> [Exercise brief] Report every line from the following entries that contains the string "edges".

Records from a data source:
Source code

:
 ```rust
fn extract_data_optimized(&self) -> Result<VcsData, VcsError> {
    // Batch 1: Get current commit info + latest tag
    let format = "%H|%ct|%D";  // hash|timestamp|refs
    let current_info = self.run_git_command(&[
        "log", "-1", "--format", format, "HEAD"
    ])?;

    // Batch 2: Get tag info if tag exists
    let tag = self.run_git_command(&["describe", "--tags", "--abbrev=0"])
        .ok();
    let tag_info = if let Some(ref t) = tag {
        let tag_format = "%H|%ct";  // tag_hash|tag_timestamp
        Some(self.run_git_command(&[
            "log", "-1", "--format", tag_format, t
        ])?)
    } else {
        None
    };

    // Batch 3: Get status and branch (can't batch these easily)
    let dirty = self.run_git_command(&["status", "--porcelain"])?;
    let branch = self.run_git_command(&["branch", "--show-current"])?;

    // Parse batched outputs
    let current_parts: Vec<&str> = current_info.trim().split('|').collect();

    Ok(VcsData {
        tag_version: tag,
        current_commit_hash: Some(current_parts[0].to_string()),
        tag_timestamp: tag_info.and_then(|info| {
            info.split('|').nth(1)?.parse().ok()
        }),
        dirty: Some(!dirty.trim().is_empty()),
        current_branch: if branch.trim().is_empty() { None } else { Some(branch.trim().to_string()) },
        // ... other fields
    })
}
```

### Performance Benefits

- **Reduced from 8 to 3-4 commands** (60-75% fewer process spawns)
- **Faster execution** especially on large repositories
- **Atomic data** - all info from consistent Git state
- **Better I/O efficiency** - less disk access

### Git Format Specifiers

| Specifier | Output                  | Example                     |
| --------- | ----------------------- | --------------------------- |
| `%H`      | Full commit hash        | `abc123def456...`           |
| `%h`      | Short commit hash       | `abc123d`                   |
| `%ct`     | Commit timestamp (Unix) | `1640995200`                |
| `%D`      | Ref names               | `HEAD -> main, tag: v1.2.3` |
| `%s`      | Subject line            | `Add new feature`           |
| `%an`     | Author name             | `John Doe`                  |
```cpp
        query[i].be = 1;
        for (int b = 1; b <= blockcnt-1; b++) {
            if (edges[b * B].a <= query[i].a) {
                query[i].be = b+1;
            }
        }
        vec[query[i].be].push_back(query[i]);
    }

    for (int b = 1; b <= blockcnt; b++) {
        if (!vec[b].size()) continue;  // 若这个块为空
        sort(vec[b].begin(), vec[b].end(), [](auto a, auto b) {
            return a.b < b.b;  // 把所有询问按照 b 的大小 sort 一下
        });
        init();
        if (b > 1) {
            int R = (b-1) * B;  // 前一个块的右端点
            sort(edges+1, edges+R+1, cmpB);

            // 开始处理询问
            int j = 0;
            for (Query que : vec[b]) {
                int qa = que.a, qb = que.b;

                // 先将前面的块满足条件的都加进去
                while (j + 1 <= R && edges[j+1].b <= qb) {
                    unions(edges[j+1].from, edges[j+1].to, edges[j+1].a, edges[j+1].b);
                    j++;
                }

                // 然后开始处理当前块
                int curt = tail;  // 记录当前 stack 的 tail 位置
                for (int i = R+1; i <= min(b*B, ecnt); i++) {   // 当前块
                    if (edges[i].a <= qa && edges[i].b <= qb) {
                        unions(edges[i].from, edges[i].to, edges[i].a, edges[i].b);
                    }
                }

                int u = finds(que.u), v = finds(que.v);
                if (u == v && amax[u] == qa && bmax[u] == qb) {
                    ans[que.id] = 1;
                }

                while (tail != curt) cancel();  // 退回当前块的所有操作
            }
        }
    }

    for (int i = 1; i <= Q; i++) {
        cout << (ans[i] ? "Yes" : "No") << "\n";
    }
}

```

> [Your solution]
            if (edges[b * B].a <= query[i].a) {
            sort(edges+1, edges+R+1, cmpB);
                while (j + 1 <= R && edges[j+1].b <= qb) {
                    unions(edges[j+1].from, edges[j+1].to, edges[j+1].a, edges[j+1].b);
                    if (edges[i].a <= qa && edges[i].b <= qb) {
                        unions(edges[i].from, edges[i].to, edges[i].a, edges[i].b);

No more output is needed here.